Authorization decides whether the current identity may access a resource or operation. ASP.NET Core supports roles, claims, policies, requirements, and handlers.
app.MapDelete("/orders/{id:int}", DeleteOrder)
.RequireAuthorization("CanDeleteOrders");
The policy belongs on the endpoint or a broader endpoint group. Resource-level authorization may also need application data. A valid login does not imply permission to access every record.
HTTPS protects data in transit. HSTS tells compatible browsers to prefer HTTPS on future requests. Data Protection protects framework-managed data such as authentication cookies. These controls solve different problems and do not replace authorization or secure secret handling.
Test through useful boundaries
Unit tests can exercise domain services without hosting the web application. Integration tests can run the ASP.NET Core application with WebApplicationFactory and TestServer. They send HTTP requests through routing, middleware, binding, and endpoint execution without opening a real network socket.

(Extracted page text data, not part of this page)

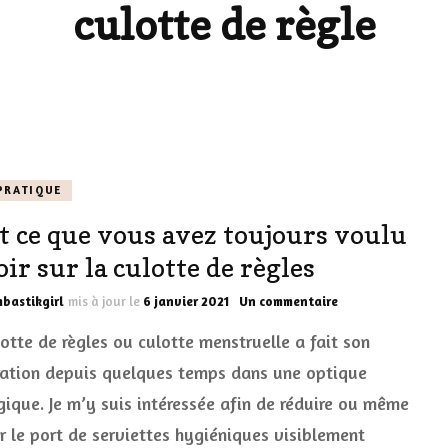
culotte de règle
LES DÉOS
ES
LES ACCESSOIRES
FUMS
LA LINGERIE
VEUX
PRATIQUE
t ce que vous avez toujours voulu
LUS SIMPLE…
oir sur la culotte de règles
RES BIEN
sur
bastikgirl
mis à jour le
6 janvier 2021
Un commentaire
ES
Tout
lotte de règles ou culotte menstruelle a fait son
ce
que
ation depuis quelques temps dans une optique
vous
gique. Je m’y suis intéressée afin de réduire ou même
avez
toujours
er le port de serviettes hygiéniques visiblement
voulu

Use integration tests for behavior that depends on the framework boundary:
- Route and status-code contracts
- Authentication and authorization policies
- Serialization and validation
- Middleware ordering
- Service registration and configuration
- Error responses
Replace infrastructure only where the test boundary requires it. A test that replaces every important component proves little about the deployed application.
Publish an application, then operate it
dotnet publish creates deployable output. You can deploy framework-dependent output with a compatible .NET runtime or publish a self-contained application with its runtime included.
Deployment is more than copying files. Confirm these boundaries:
- The process receives correct configuration and secrets.
- The proxy forwards trusted scheme, host, and client information.
- Data Protection keys persist and are shared when required.
- Health probes represent liveness and readiness correctly.
- Logs, metrics, and traces reach the monitoring system.
- Graceful shutdown allows in-flight work to finish.
- Database changes use a controlled release process.
Do not expose development exception pages in production. They can reveal sensitive request and application details.
A practical learning path
- Build a Minimal API with several routes and typed results.
- Trace requests through custom and built-in middleware.
- Move application work into scoped services.
- Bind typed configuration and validate it during startup.
- Add structured logs and a health endpoint.
- Add authentication, then express authorization as policies.
- Write integration tests with
WebApplicationFactory. - Publish the application and test it behind the intended proxy.
- Compare Minimal APIs, controllers, Razor Pages, MVC, Blazor, and SignalR against real requirements.
- Study performance, distributed systems, data access, and security as separate disciplines.
The durable mental model is a flow. The host owns resources. Kestrel creates an HTTP context. Middleware surrounds the request. Routing selects an endpoint. Binding creates inputs. Authorization protects the operation. The endpoint coordinates application work. The response travels back through the pipeline.